▸ QUESTIONS TO ANSWER:
1) In the forum thread about deconstructing a photo, what shutter speed and aperture does Aggressor suggest?
2) List every post-processing step that Aggressor names in the photo-deconstruction forum thread.
3) Extend the photo-deconstruction forum thread, starting right after its last line.

# The Official "Deconstruct This Photo" Thread!!



## Shelly1204 (Mar 7, 2010)

Ok, who wants to play?

We'll start with some Chase Jarvis?





What's your best rundown on gear, modifiers, and PP?


----------



## Shelly1204 (Mar 8, 2010)

Wow, 35 people took a look, and no one wants to give it a shot?
:raisedbrow:


----------



## Aggressor (Mar 8, 2010)

Ok, I'll play...

1/250 @ f/11
bare strobe camera right 90 degrees from subject at +1EV triggered by PW+II
bare strobe high camera left 45 degrees from subject +2/3EV triggered by PW+II
white background lit to +2EV 3-5ft from subject
negative fill card camera left 90 degrees from subject
white fill card under subject's chin

in PP
high pass filter
cooled WB
green tint on adjustment layer

...do you actually know the right answer?


----------



## Overread (Mar 9, 2010)

Wait I'm sure that image has changed since I last glanced at the thread - and Aggressor raises the important point that I suspect is why the thread is not working. These are not your shots (which also happens to breach one of TPF's site rules) and so unless you happen to have a web link with the full break down on the shot there is no answer to the question. Thus with no answer anyones guess could be right or wrong and the thread would fall apart.
It's a really good idea, but get some of your own work or another TPF user to give some so that we can have at least one person who does know the proper answer.


----------



## Robert Chaparro (Mar 9, 2010)

Ok, i am ready to play .


----------



## Shelly1204 (Mar 9, 2010)

Overread said:


> Wait I'm sure that image has changed since I last glanced at the thread - and Aggressor raises the important point that I suspect is why the thread is not working. These are not your shots (which also happens to breach one of TPF's site rules) and so unless you happen to have a web link with the full break down on the shot there is no answer to the question. Thus with no answer anyones guess could be right or wrong and the thread would fall apart.

▸ LISTED RECORDS:
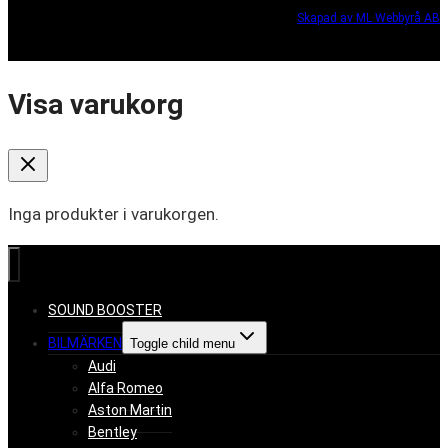
Skapad av ML Webbyrå AB
Visa varukorg
Inga produkter i varukorgen.
SOUND BOOSTER
BILMÄRKEN
Toggle child menu
Audi
Alfa Romeo
Aston Martin
Bentley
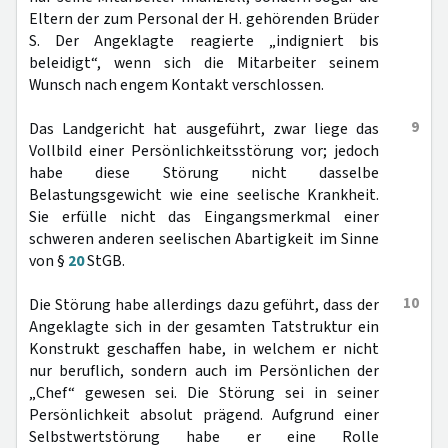
Eltern der zum Personal der H. gehörenden Brüder
S. Der Angeklagte reagierte „indigniert bis
beleidigt“, wenn sich die Mitarbeiter seinem
Wunsch nach engem Kontakt verschlossen.
9
Das Landgericht hat ausgeführt, zwar liege das
Vollbild einer Persönlichkeitsstörung vor; jedoch
habe diese Störung nicht dasselbe
Belastungsgewicht wie eine seelische Krankheit.
Sie erfülle nicht das Eingangsmerkmal einer
schweren anderen seelischen Abartigkeit im Sinne
von §
20
StGB.
10
Die Störung habe allerdings dazu geführt, dass der
Angeklagte sich in der gesamten Tatstruktur ein
Konstrukt geschaffen habe, in welchem er nicht
nur beruflich, sondern auch im Persönlichen der
„Chef“ gewesen sei. Die Störung sei in seiner
Persönlichkeit absolut prägend. Aufgrund einer
Selbstwertstörung habe er eine Rolle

▸ TASK-BY-TASK OUTPUTS:
1) 1/250 at f/11.

2)
- High pass filter
- Cooled WB
- Green tint on adjustment layer

3)
> It's a really good idea, but get some of your own work or another TPF user to give some so that we can have at least one person who does know the proper answer.



Yeah, this was discussed in previous posts, to the conclusion that as long as credit is given, and we held an educational discussion, that a "deconstruct this photo" type thread would fly, as it does on so many other forums.  Or at the very least, we would all try to learn something before it is removed.

As to your other comments, I think it's important to remember that sometimes there's more than one way to get the look of a shot. What's wrong with seeing what other people would do to get this look? I, for one, am optimistic that I might learn something from someone's suggestion. Try to think beyond a "proper answer", as you say, as I don't think one is needed.

...and yes, I do know the answer.


----------



## Aggressor (Mar 14, 2010)

So...  the answer is?


----------



## Garball (Mar 19, 2010)

This represents a fun technique that is often overlooked.

The secret is to expose for the purposefully underexposed shadow areas of the face and let the background blow out. It is done all the time yet rarely on purpose. It can also be achieved outside the studio by simply positioning your subject strategically in contrast to the background.

No mystery here - just design.


----------



## Dominantly (Mar 19, 2010)

Rather then be another view with no comment, I thought I would post that this does not look fun enough to play


----------



## Renol (Mar 19, 2010)

I don't know enough to play


----------



## webmaster705 (Mar 20, 2010)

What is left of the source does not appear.